REQUISITOS DO EXERCÍCIO -
A - Em que rede social foram trocadas as mensagens entre João Félix e Arancha Zur, segundo o excerto de origem?
B - Enumere todas as pessoas identificadas pelo nome no excerto de origem.
C - Transcreva textualmente o excerto de origem desde "Um dos aspetos" até "apresenta soluções ineficientes.".

EXCERTO DE ORIGEM -
É inegável que vivemos em plena era digital. Uma parte significativa das nossas relações, tanto as profissionais como as pessoais, desenvolvem-se num contexto digital. Comunicamos por e-mail, falamos por Skype e reunimos em salas virtuais espalhadas pelo mundo com pessoas com as quais, muito provavelmente, nunca partilharemos mais do que um espaço num ecrã. Esta tendência é transversal a todas as gerações com maior incidência na Geração Z (Millennials) e Geração Alfa suplantada, maioritariamente, pelo acesso facilitado destes às novas tecnologias e dispositivos eletrónicos que lhes permitem uma diversidade de ações através de várias plataformas e aplicativos móveis.
Um dos aspetos em comum destas duas gerações é a preponderância para comunicar e interagir através das redes sociais, onde não se inibem de partilhar aspetos da sua vida privada, interesses, relacionamentos interpessoais amistosos e tantas vezes íntimos. Uma parte significativa destas relações pessoais, surgem e desenvolve-se em ambientes digitais, na intimidade das mensagens privadas nas redes sociais.
Mas toda esta partilha, que é tantas vezes feita sem uma ponderação e cuidada reflexão, tem perigos para os quais não existe ainda contraceção eficaz e para os quais a nossa lei apresenta soluções ineficientes.
Neste contexto veja-se recentemente o caso do futebolista internacional, João Félix, que viu divulgadas por parte de uma médica espanhola, Arancha Zur, mensagens de foro íntimo trocadas entre ambos na rede social Instagram.
As mensagens foram divulgadas no perfil da médica após esta ter utilizado a ferramenta da aplicação “Instagram Stories”, alegadamente para publicamente denunciar a infidelidade conjugal, visto que na altura o futebolista mantinha um relacionamento com a atriz e modelo Margarida Corceiro.
Independentemente do fundamento ou da moralidade da justificação apresentada, é indiscutível que em causa estão mensagens trocadas no âmbito da esfera mais íntima do jogador.

EXCERTOS DAS ENTRADAS -
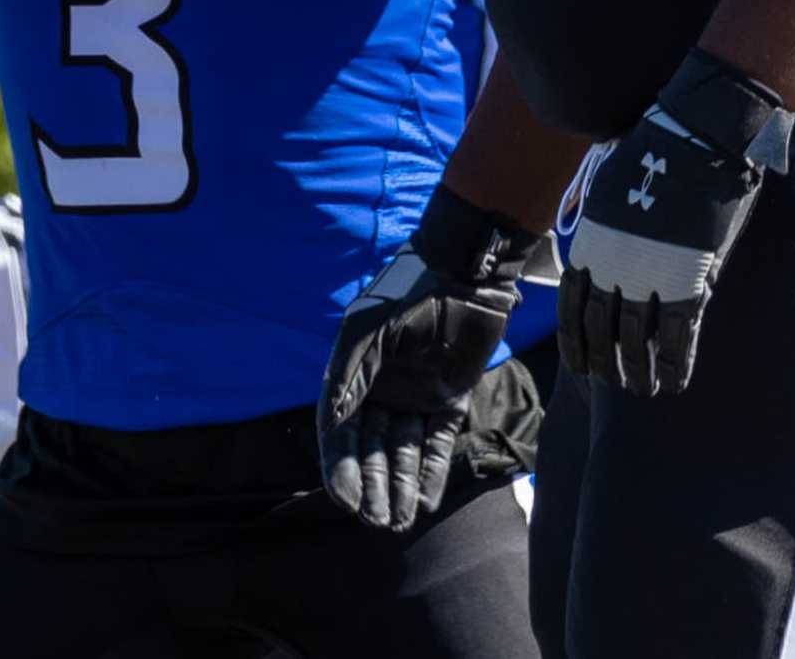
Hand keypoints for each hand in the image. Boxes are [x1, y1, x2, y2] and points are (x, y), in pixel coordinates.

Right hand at [320, 190, 544, 529]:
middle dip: (375, 486)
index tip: (347, 501)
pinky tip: (428, 501)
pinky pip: (439, 444)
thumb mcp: (369, 331)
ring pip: (405, 453)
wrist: (464, 272)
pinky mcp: (450, 400)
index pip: (341, 433)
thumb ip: (349, 375)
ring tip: (401, 521)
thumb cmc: (408, 294)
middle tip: (379, 521)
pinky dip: (434, 472)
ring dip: (402, 487)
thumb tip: (330, 420)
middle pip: (373, 450)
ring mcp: (416, 397)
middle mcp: (381, 391)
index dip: (341, 469)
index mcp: (352, 375)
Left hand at [562, 51, 794, 394]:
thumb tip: (604, 253)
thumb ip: (605, 228)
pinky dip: (674, 363)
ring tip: (641, 391)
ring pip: (635, 338)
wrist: (694, 139)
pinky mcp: (688, 278)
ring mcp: (648, 275)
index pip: (572, 305)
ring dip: (637, 370)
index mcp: (589, 243)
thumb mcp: (610, 191)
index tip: (578, 365)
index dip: (575, 340)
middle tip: (611, 385)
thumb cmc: (655, 155)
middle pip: (600, 328)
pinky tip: (674, 383)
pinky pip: (678, 334)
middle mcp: (611, 265)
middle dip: (603, 362)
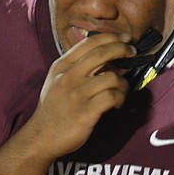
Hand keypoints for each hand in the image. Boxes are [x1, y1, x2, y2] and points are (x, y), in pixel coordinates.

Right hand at [30, 33, 135, 159]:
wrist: (41, 137)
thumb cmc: (54, 108)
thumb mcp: (58, 81)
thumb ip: (78, 67)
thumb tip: (110, 59)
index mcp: (62, 66)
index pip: (89, 43)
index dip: (111, 37)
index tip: (125, 38)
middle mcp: (68, 77)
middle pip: (102, 53)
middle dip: (122, 49)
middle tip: (132, 52)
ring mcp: (76, 95)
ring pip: (111, 77)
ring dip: (123, 83)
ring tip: (121, 91)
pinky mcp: (85, 112)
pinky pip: (111, 97)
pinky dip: (120, 98)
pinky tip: (117, 103)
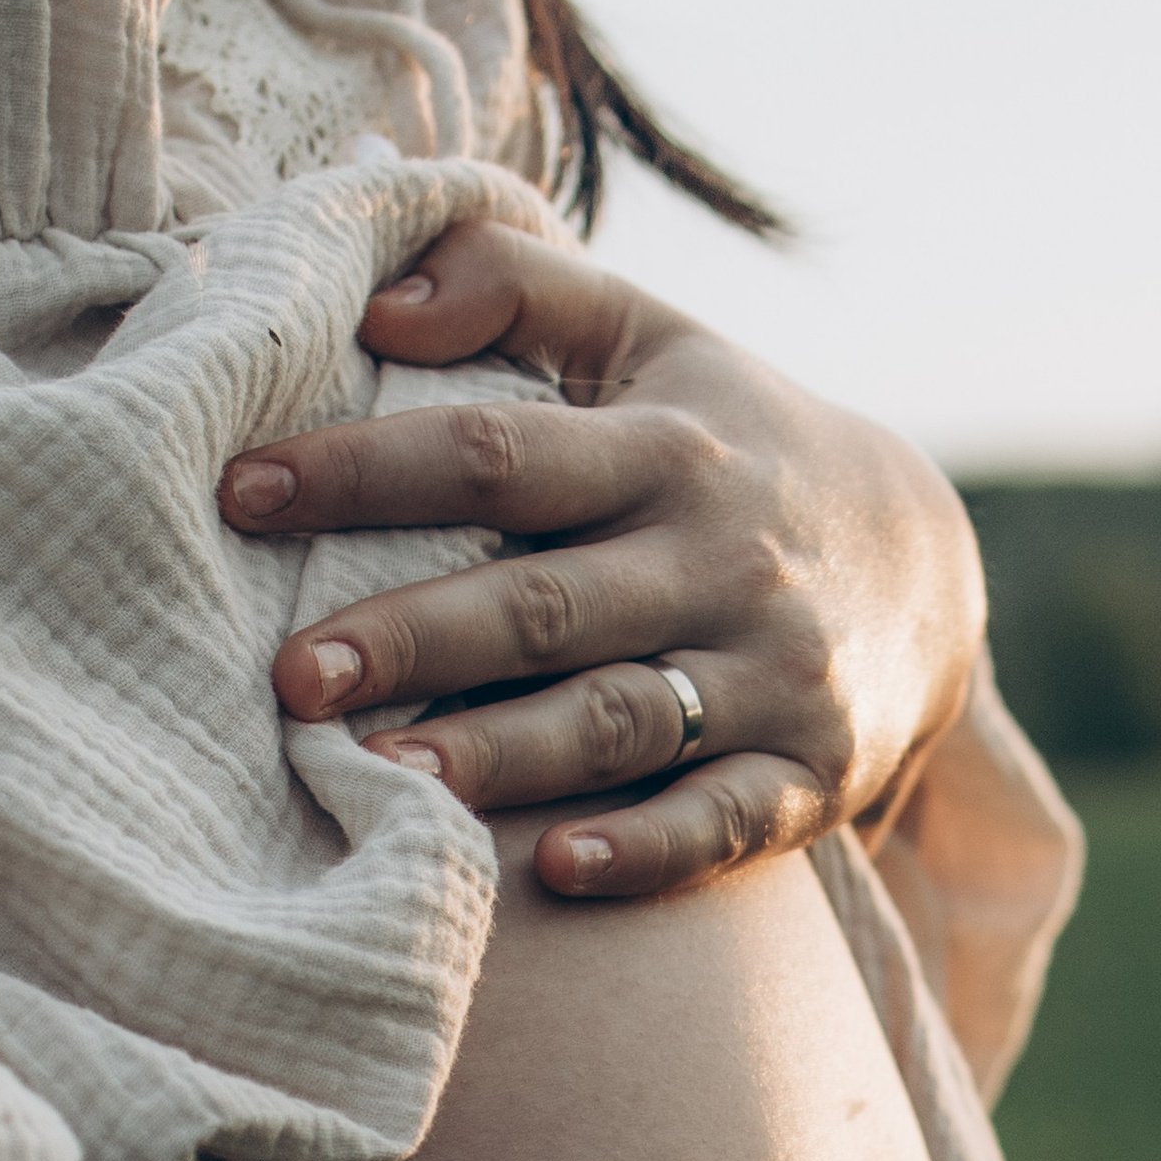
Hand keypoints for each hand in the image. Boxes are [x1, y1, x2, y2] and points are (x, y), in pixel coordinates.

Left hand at [217, 219, 986, 898]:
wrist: (923, 572)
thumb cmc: (729, 447)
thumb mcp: (652, 339)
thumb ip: (520, 288)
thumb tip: (379, 296)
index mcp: (664, 447)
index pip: (491, 450)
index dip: (362, 469)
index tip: (237, 491)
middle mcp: (720, 559)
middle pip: (543, 601)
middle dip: (413, 639)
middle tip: (288, 678)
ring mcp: (770, 674)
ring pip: (617, 719)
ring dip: (499, 756)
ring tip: (379, 781)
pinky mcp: (807, 776)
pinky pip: (720, 822)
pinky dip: (644, 852)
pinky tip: (554, 872)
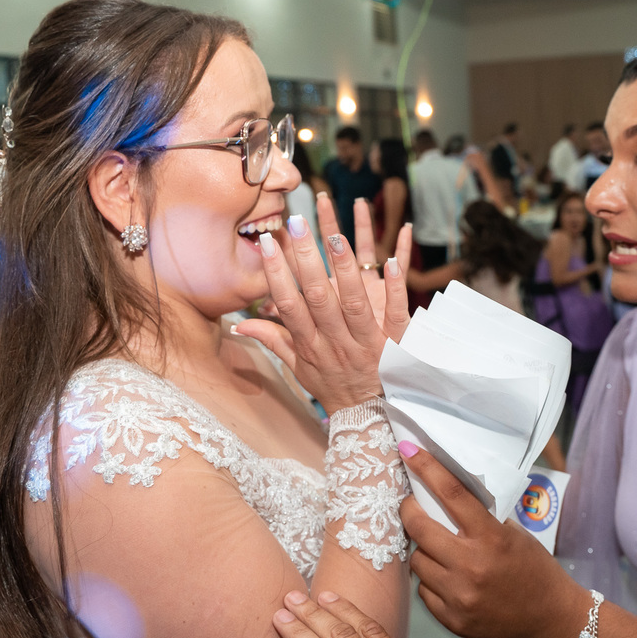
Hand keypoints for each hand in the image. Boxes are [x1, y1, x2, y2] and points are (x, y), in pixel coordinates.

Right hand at [236, 192, 411, 412]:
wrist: (369, 415)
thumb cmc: (332, 386)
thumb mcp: (298, 368)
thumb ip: (274, 341)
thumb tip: (240, 324)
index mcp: (311, 345)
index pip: (290, 305)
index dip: (277, 274)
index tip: (269, 243)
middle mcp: (337, 341)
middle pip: (319, 297)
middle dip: (306, 259)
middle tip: (297, 222)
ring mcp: (367, 342)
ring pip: (355, 302)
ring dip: (345, 268)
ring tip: (336, 235)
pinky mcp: (395, 342)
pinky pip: (396, 312)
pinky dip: (394, 287)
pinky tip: (391, 260)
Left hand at [400, 444, 575, 637]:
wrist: (551, 620)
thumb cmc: (535, 570)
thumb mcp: (514, 534)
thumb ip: (480, 518)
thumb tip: (443, 495)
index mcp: (491, 538)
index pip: (452, 493)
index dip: (427, 468)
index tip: (409, 450)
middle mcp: (471, 566)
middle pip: (420, 528)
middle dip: (409, 511)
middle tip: (412, 506)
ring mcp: (459, 596)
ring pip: (417, 561)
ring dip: (423, 550)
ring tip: (438, 550)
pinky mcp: (452, 620)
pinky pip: (424, 590)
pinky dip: (431, 580)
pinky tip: (447, 579)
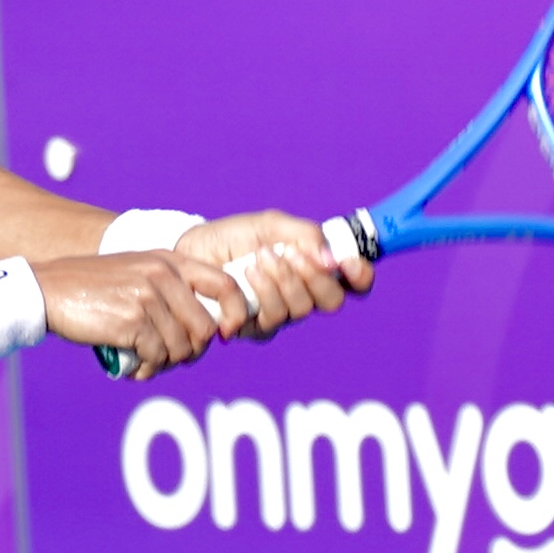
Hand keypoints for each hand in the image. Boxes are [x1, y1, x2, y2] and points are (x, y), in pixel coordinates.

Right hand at [40, 249, 227, 377]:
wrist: (48, 289)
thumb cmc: (94, 287)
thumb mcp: (137, 271)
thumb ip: (171, 289)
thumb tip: (209, 329)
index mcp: (170, 261)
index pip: (225, 284)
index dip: (234, 313)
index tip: (223, 333)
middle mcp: (163, 276)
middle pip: (205, 328)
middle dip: (192, 351)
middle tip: (170, 357)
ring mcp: (148, 298)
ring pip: (182, 348)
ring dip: (167, 363)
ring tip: (147, 362)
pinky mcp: (132, 322)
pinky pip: (157, 357)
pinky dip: (148, 370)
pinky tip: (134, 368)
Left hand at [172, 209, 368, 340]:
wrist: (193, 251)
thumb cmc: (232, 237)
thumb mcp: (270, 225)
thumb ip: (304, 235)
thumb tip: (331, 258)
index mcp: (313, 268)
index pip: (353, 282)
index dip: (359, 276)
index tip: (350, 263)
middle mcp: (301, 295)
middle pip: (331, 301)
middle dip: (315, 278)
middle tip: (293, 255)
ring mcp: (279, 314)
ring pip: (300, 309)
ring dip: (284, 280)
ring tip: (262, 258)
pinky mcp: (254, 327)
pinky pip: (272, 318)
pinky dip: (264, 291)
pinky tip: (248, 273)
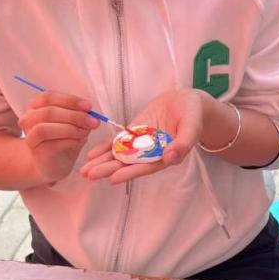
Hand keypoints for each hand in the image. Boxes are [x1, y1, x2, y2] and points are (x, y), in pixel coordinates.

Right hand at [18, 91, 100, 183]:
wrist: (55, 164)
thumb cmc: (63, 140)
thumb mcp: (73, 123)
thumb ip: (78, 115)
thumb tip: (90, 113)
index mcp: (36, 107)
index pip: (49, 97)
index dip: (70, 100)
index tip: (88, 107)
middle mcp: (28, 120)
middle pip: (48, 112)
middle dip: (74, 116)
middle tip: (93, 122)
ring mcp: (30, 137)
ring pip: (44, 128)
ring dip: (70, 129)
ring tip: (86, 133)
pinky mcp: (36, 153)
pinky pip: (51, 144)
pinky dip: (69, 141)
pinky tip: (80, 141)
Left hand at [80, 88, 205, 184]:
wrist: (188, 102)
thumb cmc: (193, 114)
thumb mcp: (192, 126)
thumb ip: (184, 142)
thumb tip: (170, 157)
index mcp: (167, 156)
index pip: (146, 167)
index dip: (130, 172)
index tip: (114, 178)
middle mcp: (152, 154)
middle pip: (129, 164)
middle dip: (109, 170)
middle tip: (89, 175)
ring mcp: (142, 144)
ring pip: (121, 156)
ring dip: (103, 162)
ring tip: (85, 170)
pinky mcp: (136, 133)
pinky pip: (119, 143)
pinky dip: (106, 149)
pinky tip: (91, 154)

SECÇÃO DE RESPOSTAS -
A - No Instagram.

B - João Félix, Arancha Zur e Margarida Corceiro.

C -
Um dos aspetos em comum destas duas gerações é a preponderância para comunicar e interagir através das redes sociais, onde não se inibem de partilhar aspetos da sua vida privada, interesses, relacionamentos interpessoais amistosos e tantas vezes íntimos. Uma parte significativa destas relações pessoais, surgem e desenvolve-se em ambientes digitais, na intimidade das mensagens privadas nas redes sociais.
Mas toda esta partilha, que é tantas vezes feita sem uma ponderação e cuidada reflexão, tem perigos para os quais não existe ainda contraceção eficaz e para os quais a nossa lei apresenta soluções ineficientes.